Lightroom, like Apple's competing Aperture, uses a nondestructive editing approach that overlays editing changes onto an unaltered original. The changes are stored as metadata that can be easily changed since the underlying original image is unaltered.

But nondestructive editing is computationally difficult as multiple adjustments are layered in. Distortions are particularly complicated: when a photographer edits an image, for example by brightening a couple faces, the computer must apply those changes not to the underlying grid of pixels, but to the mathematically warped version that the distortion correction produces.

Adobe will supply support for a "handful" of lenses, but also will let users create and share their own profiles through Lens Profile Creator tool that the company plans to post on Adobe Labs, Hogarty said. In a video demonstration, Hogarty said the company will support a number of Canon, Nikon, and Sigma lenses. The demo showed 18 Canon lenses at one point, though, so it sounds like more than a handful to me. I'd also expect the company to add more support with Lightroom updates, the same way it adds support for new proprietary raw image formats from newer cameras.

The video demonstration used Photoshop CS5, which has the same raw-processing engine and features as Lightroom but a different interface. The lens correction features he showed will be in Lightroom 3, Hogarty said in the video.

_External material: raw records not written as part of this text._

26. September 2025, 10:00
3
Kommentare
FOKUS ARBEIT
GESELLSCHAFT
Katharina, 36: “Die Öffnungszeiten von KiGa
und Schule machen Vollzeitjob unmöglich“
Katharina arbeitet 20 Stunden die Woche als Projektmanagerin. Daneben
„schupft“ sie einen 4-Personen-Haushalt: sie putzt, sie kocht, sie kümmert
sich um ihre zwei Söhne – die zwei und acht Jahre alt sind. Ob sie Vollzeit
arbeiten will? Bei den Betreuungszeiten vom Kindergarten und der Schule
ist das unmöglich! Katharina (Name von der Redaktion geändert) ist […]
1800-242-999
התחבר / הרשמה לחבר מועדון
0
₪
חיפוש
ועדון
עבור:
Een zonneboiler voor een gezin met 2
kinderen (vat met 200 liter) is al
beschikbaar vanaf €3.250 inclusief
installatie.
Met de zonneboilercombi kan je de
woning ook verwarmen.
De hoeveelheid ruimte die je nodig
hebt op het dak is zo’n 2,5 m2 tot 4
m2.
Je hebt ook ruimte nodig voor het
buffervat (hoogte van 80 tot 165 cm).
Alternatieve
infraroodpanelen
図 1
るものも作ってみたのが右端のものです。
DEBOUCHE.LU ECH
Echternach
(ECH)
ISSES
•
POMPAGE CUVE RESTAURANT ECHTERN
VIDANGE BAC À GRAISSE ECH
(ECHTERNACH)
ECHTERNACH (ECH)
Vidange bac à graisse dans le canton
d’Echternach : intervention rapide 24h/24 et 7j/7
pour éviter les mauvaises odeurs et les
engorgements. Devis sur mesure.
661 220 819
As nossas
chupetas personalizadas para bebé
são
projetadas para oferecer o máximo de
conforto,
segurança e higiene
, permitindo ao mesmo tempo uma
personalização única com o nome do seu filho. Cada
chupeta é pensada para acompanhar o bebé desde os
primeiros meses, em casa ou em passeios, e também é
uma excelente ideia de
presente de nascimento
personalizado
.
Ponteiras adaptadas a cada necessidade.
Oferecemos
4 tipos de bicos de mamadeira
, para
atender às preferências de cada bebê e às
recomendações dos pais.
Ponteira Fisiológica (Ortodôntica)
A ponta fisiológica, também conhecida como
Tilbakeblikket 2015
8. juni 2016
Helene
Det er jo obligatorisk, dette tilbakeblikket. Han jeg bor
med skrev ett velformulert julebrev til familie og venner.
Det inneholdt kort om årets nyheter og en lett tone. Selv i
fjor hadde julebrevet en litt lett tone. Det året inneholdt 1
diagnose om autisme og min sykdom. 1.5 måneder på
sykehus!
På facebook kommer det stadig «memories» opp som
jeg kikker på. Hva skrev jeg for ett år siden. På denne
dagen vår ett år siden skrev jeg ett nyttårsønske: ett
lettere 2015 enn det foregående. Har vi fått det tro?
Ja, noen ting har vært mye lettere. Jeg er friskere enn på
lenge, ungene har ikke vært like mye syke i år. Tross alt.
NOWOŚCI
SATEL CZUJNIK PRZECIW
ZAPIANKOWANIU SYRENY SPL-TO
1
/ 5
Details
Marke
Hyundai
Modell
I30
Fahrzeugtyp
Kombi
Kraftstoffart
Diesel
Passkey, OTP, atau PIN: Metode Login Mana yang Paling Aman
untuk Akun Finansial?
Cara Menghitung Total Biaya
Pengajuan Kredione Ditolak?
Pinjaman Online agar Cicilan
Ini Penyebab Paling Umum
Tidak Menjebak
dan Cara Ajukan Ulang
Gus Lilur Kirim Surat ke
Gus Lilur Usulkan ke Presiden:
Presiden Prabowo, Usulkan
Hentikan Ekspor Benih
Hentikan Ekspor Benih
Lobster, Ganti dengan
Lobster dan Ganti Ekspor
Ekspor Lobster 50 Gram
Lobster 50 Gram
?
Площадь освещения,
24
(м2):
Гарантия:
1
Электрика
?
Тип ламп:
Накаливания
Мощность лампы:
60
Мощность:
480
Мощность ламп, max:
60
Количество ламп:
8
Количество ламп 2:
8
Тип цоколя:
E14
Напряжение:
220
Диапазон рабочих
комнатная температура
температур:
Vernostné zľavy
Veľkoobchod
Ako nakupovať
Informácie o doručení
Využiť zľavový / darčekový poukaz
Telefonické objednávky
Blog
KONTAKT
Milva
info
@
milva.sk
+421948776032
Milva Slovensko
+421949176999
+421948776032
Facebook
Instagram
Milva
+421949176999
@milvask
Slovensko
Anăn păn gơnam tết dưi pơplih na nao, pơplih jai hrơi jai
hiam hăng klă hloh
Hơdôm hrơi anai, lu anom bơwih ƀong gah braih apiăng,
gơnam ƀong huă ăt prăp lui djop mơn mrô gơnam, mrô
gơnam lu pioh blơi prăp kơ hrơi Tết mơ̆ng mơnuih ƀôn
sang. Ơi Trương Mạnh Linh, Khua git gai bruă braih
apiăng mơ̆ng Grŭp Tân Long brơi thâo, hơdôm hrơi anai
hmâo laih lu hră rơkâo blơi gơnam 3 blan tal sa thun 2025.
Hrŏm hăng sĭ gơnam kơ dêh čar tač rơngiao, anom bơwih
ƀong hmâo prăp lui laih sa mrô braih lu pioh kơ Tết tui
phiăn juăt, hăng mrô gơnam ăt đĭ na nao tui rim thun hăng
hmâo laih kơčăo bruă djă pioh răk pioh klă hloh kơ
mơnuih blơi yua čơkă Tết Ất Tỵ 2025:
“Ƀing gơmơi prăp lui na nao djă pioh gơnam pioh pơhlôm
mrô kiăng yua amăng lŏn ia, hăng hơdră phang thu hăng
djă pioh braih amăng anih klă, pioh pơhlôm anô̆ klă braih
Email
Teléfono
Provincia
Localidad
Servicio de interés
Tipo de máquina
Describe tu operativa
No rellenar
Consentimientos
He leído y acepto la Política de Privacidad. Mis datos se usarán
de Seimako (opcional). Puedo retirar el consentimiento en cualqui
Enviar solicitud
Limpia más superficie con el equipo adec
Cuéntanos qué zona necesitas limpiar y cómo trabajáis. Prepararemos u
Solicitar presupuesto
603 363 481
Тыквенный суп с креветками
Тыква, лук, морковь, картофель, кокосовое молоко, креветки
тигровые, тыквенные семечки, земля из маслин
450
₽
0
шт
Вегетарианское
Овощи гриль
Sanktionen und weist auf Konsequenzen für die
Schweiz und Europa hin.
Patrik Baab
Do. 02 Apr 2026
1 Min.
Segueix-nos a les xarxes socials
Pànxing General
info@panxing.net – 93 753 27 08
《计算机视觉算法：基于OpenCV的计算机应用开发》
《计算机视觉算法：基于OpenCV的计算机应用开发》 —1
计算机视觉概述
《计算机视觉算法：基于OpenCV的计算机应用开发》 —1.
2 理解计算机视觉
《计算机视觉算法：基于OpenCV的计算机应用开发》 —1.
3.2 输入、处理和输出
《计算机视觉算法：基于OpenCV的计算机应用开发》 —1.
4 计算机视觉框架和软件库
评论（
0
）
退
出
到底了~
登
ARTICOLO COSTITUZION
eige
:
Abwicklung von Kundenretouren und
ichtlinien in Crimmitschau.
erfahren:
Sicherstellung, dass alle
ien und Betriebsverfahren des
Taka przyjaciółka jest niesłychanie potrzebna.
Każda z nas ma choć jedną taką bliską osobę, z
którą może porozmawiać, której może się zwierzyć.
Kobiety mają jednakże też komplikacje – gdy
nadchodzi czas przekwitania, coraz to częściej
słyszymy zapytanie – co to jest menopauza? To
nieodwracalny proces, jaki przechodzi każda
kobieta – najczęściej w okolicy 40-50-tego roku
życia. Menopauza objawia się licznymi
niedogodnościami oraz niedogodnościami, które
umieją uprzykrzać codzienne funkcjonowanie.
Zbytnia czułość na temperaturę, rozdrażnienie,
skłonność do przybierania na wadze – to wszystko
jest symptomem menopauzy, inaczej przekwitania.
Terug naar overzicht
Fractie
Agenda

In one part of the demo, Hogarty showed the software altering the converging parallel lines of a shot taken with the camera pointed upward. This is a common situation architectural photographers often try to avoid, sometimes by using expensive lenses called tilt-shift or perspective correction.

Also in the demo, Hogarty showed the feature correcting more complicated "wave" distortion, in which a Zeiss lens bowed parallel lines outward (barrel distortion) near the center but squeezed them in (pincushion) toward the periphery of the image.

The settings can be adjusted manually--for example, in the demonstration, restoring some vignetting that was desired as a photographic effect.

To use the Lens Profile Creator, photographers have to take a few shots of a checkerboard pattern they print out, import the photos into the software, then import the profile into Lightroom.